[[ Data extract, beginning ]]

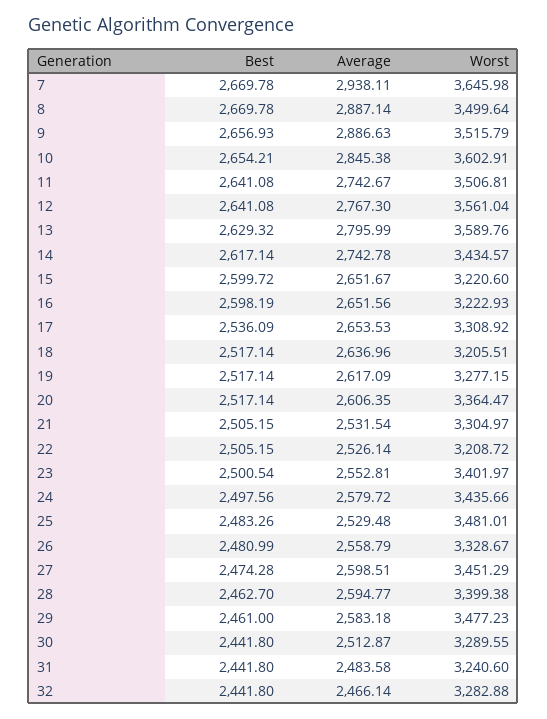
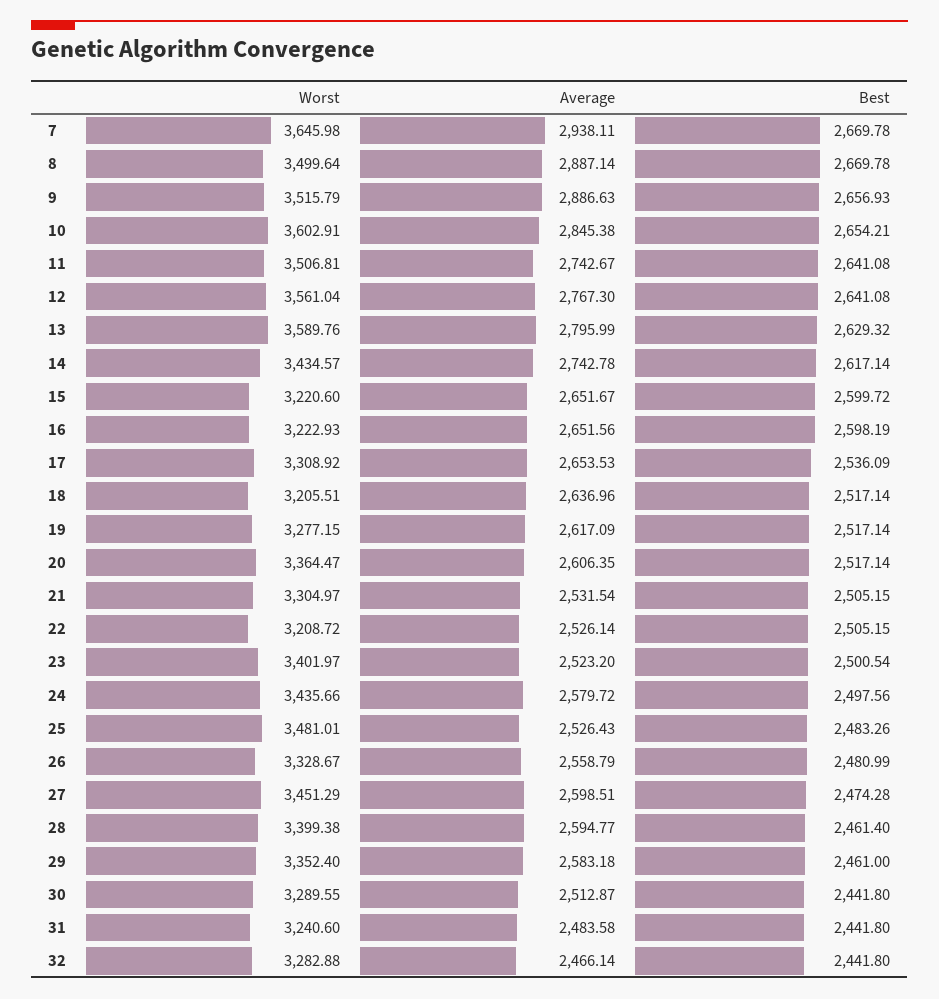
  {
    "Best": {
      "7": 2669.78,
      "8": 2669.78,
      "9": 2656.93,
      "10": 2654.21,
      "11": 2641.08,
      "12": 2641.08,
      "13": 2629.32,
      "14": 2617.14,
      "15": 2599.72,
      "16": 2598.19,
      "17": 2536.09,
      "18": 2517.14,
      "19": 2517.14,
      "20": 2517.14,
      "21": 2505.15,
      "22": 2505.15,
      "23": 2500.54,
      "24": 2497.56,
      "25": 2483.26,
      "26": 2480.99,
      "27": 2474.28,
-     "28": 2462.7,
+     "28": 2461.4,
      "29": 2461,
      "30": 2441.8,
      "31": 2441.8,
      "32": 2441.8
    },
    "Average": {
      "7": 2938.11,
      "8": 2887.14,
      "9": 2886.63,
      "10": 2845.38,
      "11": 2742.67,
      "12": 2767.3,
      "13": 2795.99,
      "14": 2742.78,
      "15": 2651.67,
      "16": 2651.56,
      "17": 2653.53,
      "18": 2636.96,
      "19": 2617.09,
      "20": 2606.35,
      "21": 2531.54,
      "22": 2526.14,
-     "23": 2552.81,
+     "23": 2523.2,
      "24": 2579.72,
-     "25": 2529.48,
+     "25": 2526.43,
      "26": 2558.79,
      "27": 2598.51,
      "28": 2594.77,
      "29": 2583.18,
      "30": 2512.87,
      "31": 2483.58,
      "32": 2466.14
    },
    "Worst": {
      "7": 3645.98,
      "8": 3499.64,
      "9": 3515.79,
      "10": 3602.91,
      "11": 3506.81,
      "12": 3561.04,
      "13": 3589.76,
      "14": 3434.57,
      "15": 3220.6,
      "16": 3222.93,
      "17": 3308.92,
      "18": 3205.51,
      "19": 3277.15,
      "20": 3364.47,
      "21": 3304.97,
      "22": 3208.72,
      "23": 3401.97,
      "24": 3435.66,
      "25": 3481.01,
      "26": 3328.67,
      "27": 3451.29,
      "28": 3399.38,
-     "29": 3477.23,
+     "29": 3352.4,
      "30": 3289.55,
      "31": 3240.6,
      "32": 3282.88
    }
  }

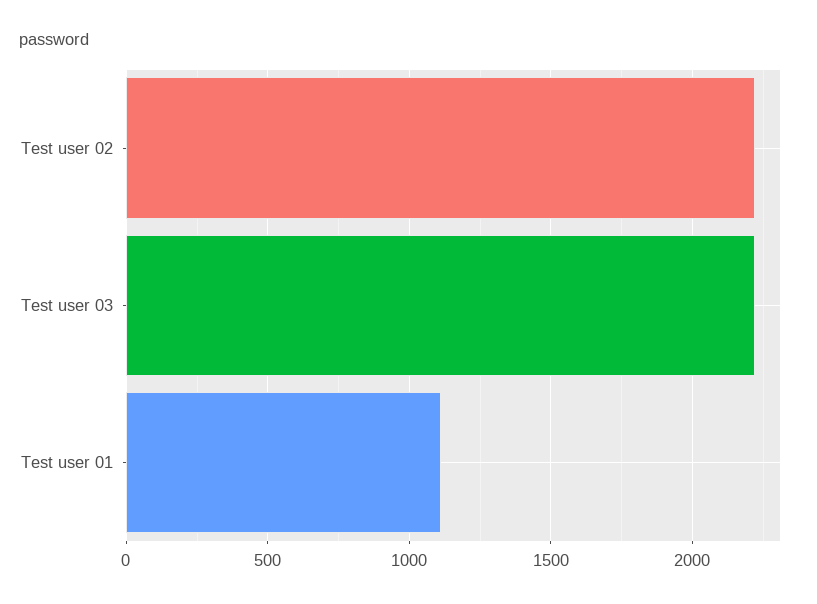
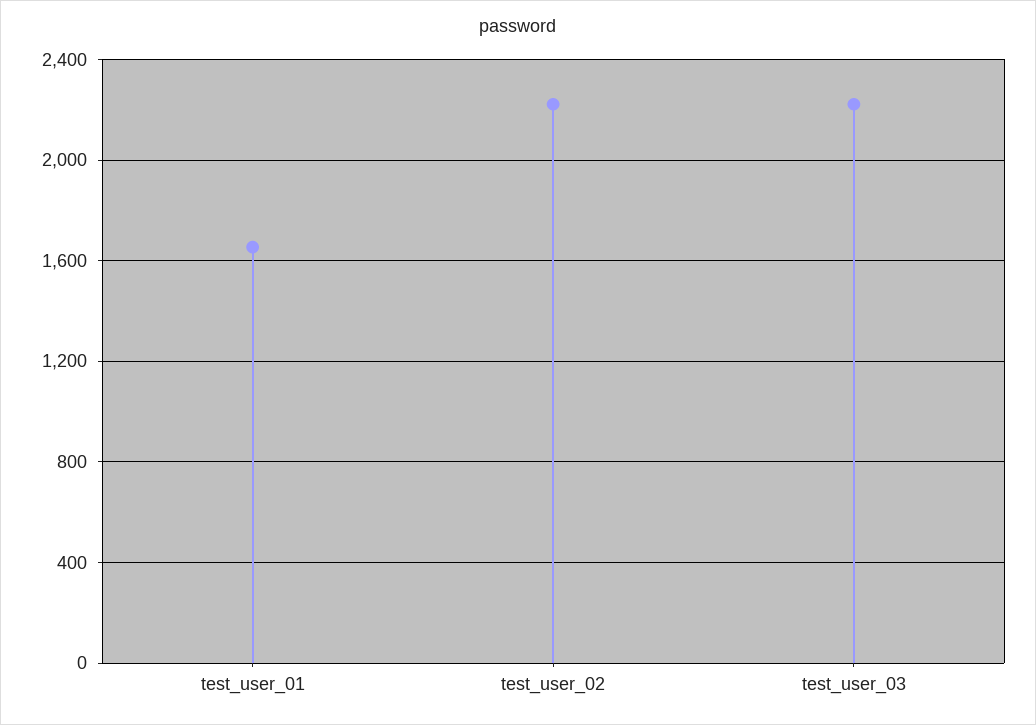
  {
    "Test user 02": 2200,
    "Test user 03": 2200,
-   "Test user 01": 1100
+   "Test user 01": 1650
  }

[[ Data extract, end ]]

What is the number of lines above that contain "user"? Answer with that number only.

4